> Work item
Update the rows from the first one through the line containing "aangevuld met een", replacing every "Pančevo" with "Novi Sad" and leaving everything else unchanged.

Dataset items
▼

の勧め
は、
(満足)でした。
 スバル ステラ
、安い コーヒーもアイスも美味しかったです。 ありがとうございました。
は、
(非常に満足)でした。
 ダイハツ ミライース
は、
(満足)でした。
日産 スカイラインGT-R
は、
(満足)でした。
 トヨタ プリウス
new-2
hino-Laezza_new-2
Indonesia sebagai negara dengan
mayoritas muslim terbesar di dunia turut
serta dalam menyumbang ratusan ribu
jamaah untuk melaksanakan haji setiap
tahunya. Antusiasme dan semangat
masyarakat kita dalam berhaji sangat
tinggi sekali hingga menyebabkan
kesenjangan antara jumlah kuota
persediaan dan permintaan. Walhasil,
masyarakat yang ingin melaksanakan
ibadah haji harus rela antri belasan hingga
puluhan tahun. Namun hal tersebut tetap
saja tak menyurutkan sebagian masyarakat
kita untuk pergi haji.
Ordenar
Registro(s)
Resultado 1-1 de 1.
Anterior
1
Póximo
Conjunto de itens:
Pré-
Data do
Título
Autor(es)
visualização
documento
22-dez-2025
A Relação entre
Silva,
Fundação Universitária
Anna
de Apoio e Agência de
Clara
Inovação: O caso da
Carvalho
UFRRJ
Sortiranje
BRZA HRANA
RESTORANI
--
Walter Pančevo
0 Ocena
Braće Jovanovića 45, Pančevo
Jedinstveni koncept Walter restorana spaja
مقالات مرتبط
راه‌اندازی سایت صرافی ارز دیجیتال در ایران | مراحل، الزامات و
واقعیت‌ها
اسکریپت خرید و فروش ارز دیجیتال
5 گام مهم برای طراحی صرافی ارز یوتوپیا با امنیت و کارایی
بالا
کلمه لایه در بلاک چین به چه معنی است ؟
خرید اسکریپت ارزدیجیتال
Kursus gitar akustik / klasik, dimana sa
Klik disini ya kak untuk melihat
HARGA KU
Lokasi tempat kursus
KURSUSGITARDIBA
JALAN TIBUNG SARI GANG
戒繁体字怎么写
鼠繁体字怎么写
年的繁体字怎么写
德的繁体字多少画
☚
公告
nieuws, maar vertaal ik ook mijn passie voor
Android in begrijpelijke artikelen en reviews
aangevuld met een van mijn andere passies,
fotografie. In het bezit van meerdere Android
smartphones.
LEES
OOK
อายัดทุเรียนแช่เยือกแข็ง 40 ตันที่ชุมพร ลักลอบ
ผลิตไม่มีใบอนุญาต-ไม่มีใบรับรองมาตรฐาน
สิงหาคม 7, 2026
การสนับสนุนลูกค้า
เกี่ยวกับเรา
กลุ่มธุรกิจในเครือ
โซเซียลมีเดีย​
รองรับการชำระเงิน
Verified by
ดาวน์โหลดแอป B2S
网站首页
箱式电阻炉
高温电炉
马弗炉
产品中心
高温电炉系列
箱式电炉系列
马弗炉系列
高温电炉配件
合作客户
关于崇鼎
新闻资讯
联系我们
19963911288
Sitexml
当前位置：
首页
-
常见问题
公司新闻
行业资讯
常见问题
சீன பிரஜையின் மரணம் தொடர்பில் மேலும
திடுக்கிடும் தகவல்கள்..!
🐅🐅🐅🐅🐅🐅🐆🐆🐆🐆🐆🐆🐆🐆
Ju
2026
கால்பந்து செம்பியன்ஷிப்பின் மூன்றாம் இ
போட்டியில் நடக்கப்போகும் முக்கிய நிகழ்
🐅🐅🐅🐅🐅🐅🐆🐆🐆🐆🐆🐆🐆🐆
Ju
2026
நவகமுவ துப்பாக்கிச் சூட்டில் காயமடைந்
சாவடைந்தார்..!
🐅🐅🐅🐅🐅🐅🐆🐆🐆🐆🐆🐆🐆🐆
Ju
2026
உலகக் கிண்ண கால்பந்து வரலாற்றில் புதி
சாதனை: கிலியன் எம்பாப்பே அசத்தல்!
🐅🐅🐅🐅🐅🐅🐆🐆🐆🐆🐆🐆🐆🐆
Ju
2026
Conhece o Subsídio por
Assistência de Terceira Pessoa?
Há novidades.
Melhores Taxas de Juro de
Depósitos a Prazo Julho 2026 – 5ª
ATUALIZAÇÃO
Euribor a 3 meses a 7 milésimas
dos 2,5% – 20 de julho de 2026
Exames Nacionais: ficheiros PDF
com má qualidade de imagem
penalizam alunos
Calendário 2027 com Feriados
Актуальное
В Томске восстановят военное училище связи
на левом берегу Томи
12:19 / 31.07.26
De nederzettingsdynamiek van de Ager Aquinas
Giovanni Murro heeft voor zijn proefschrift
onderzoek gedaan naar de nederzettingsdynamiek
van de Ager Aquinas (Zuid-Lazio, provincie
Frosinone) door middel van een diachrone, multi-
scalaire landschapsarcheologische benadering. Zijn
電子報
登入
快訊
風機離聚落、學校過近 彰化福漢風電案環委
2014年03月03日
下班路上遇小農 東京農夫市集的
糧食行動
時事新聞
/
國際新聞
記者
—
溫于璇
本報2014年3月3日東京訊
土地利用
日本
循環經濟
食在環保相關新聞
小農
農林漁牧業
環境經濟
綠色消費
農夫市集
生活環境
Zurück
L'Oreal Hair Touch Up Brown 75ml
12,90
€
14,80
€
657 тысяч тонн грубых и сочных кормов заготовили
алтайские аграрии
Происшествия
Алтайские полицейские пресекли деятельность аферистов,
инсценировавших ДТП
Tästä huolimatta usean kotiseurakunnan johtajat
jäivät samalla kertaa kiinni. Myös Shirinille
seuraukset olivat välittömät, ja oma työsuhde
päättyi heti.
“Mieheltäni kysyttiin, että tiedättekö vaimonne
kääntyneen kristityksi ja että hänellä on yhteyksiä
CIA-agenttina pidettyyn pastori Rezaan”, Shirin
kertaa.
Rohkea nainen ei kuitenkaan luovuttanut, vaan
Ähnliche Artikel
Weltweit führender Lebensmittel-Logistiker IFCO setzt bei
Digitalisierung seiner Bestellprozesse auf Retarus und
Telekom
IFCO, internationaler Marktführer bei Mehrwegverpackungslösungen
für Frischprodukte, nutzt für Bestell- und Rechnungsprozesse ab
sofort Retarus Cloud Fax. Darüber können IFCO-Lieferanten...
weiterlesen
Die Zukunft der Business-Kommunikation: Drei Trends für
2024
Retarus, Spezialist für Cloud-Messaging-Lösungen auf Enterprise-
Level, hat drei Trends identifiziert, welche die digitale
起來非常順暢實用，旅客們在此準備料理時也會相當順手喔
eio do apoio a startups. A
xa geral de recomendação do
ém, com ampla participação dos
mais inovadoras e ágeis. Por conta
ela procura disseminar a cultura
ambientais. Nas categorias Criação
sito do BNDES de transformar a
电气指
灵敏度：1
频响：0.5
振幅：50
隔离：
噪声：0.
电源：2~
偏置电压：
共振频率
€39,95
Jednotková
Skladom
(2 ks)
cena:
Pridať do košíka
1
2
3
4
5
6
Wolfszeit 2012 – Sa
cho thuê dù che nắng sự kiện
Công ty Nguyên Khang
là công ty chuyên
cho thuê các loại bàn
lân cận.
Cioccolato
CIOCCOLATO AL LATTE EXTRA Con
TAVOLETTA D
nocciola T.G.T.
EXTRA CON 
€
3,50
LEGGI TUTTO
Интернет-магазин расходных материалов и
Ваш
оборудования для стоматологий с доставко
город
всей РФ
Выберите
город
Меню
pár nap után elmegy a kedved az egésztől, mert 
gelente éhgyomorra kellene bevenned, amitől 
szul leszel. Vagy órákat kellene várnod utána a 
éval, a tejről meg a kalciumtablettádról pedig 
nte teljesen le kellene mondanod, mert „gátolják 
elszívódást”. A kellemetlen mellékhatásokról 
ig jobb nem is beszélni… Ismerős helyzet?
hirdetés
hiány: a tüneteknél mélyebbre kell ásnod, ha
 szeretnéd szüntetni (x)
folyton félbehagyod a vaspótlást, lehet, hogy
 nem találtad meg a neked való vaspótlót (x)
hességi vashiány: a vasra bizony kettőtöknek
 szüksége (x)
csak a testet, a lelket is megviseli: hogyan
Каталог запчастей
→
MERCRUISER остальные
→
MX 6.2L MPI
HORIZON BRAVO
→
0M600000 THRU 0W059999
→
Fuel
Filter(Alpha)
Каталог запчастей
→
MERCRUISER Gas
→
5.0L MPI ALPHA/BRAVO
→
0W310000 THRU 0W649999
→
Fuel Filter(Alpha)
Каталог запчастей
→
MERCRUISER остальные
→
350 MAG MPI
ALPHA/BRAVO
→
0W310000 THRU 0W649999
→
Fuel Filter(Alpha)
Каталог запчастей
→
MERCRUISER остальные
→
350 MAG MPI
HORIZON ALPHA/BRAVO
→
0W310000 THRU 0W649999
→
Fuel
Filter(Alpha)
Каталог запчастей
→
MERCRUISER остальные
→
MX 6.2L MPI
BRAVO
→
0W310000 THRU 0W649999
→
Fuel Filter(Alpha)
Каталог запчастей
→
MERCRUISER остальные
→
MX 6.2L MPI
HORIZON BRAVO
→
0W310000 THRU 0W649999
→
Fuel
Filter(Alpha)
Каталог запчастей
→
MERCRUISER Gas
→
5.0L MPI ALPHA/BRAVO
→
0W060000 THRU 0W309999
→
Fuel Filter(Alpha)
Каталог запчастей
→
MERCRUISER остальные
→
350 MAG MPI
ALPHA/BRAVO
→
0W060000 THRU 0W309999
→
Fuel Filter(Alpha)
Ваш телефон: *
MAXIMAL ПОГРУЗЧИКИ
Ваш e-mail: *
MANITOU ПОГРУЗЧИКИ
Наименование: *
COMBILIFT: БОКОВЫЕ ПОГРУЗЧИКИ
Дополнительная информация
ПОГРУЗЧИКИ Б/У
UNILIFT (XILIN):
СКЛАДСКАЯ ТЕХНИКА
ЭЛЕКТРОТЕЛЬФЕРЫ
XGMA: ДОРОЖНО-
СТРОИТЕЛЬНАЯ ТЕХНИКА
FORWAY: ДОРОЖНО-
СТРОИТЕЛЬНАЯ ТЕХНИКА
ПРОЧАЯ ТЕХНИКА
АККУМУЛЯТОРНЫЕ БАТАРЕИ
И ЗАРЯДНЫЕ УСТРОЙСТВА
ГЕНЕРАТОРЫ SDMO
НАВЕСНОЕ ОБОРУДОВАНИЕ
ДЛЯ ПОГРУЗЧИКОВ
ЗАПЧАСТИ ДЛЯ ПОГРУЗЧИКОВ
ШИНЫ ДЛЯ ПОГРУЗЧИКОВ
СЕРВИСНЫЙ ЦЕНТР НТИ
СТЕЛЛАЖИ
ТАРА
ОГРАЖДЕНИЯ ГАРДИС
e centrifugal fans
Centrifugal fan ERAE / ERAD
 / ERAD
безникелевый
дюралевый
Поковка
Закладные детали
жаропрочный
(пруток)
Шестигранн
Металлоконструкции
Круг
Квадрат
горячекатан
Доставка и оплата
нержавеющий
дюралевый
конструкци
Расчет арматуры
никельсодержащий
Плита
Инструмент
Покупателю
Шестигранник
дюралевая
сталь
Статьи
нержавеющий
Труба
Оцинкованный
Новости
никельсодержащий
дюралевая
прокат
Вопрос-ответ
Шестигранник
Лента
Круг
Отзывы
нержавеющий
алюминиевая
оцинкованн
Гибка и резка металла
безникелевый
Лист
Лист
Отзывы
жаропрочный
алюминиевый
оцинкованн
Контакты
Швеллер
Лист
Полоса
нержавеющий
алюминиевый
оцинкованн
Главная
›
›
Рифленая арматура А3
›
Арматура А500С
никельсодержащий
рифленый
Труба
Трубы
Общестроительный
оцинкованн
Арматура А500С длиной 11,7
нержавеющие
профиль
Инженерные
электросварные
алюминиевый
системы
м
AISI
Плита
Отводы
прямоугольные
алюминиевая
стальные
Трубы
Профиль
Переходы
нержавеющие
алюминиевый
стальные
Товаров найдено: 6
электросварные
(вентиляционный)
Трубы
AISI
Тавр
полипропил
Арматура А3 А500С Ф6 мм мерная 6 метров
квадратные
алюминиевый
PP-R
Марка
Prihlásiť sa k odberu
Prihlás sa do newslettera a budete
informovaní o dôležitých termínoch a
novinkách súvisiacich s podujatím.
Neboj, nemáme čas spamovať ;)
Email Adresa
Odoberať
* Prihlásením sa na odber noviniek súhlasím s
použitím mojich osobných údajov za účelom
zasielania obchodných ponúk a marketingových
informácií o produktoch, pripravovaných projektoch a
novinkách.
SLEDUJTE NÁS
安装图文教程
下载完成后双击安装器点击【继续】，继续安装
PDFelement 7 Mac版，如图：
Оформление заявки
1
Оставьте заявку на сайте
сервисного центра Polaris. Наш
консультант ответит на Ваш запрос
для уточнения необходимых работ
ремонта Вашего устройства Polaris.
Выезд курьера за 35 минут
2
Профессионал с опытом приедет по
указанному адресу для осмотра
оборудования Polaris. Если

▲

> Answer box
の勧め
は、
(満足)でした。
 スバル ステラ
、安い コーヒーもアイスも美味しかったです。 ありがとうございました。
は、
(非常に満足)でした。
 ダイハツ ミライース
は、
(満足)でした。
日産 スカイラインGT-R
は、
(満足)でした。
 トヨタ プリウス
new-2
hino-Laezza_new-2
Indonesia sebagai negara dengan
mayoritas muslim terbesar di dunia turut
serta dalam menyumbang ratusan ribu
jamaah untuk melaksanakan haji setiap
tahunya. Antusiasme dan semangat
masyarakat kita dalam berhaji sangat
tinggi sekali hingga menyebabkan
kesenjangan antara jumlah kuota
persediaan dan permintaan. Walhasil,
masyarakat yang ingin melaksanakan
ibadah haji harus rela antri belasan hingga
puluhan tahun. Namun hal tersebut tetap
saja tak menyurutkan sebagian masyarakat
kita untuk pergi haji.
Ordenar
Registro(s)
Resultado 1-1 de 1.
Anterior
1
Póximo
Conjunto de itens:
Pré-
Data do
Título
Autor(es)
visualização
documento
22-dez-2025
A Relação entre
Silva,
Fundação Universitária
Anna
de Apoio e Agência de
Clara
Inovação: O caso da
Carvalho
UFRRJ
Sortiranje
BRZA HRANA
RESTORANI
--
Walter Novi Sad
0 Ocena
Braće Jovanovića 45, Novi Sad
Jedinstveni koncept Walter restorana spaja
مقالات مرتبط
راه‌اندازی سایت صرافی ارز دیجیتال در ایران | مراحل، الزامات و
واقعیت‌ها
اسکریپت خرید و فروش ارز دیجیتال
5 گام مهم برای طراحی صرافی ارز یوتوپیا با امنیت و کارایی
بالا
کلمه لایه در بلاک چین به چه معنی است ؟
خرید اسکریپت ارزدیجیتال
Kursus gitar akustik / klasik, dimana sa
Klik disini ya kak untuk melihat
HARGA KU
Lokasi tempat kursus
KURSUSGITARDIBA
JALAN TIBUNG SARI GANG
戒繁体字怎么写
鼠繁体字怎么写
年的繁体字怎么写
德的繁体字多少画
☚
公告
nieuws, maar vertaal ik ook mijn passie voor
Android in begrijpelijke artikelen en reviews
aangevuld met een van mijn andere passies,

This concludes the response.